Daher muss es immer noch ein weiteres Dahinter geben; eine weitere Skizze oder ein weiteres Fragment welches eine neue Facette vermeintlich Bekannten eröffnet! Denn ist nicht die Anzahl an Skizzen Entwürfen Plänen oder Fragmenten potenziell endlos im Vergleich zur Anzahl vollendeter Kunstwerke? Es besteht immer Hoffnung auf Zufallsfunde auf verstaubten Dachböden oder unaufgeräumten Kellern! Doch hinter diesem Wunsch nach Sensation sowie direktem Zugang zu Unnahbarem steckt möglicherweise unser größter Wunsch: Nichts darf enden!
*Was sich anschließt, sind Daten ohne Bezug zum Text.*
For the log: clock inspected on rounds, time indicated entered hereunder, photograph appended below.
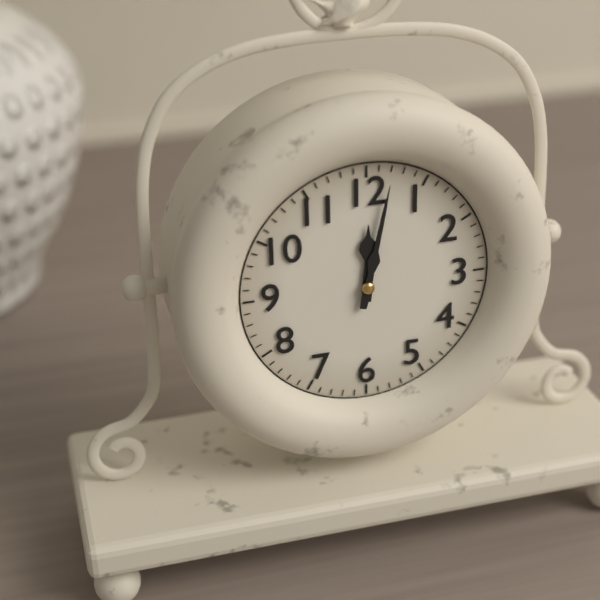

Alles soll fortbestehen! Kein Werk darf abgeschlossen werden! Vollendung bedeutet Tod – und Tod ist eine Zumutung! Hiermit sprechen wir entschieden gegen jenes Satzzeichen auf welches alles zwangsläufig zuläuft: den Punkt! Den wollen wir nicht haben! Punkt! Und dennoch befinden wir uns auf der sicheren Seite denn wir wissen: Wo ein Werk endet sowie wo Wirklichkeit endet beginnt unsere Phantasie sowie unser Mythos! Der Möglichkeitsraum gehört dem Unfertigen; das Träumen lassen wir uns nicht nehmen; unsere Träumer nehmen wir uns nicht weg!”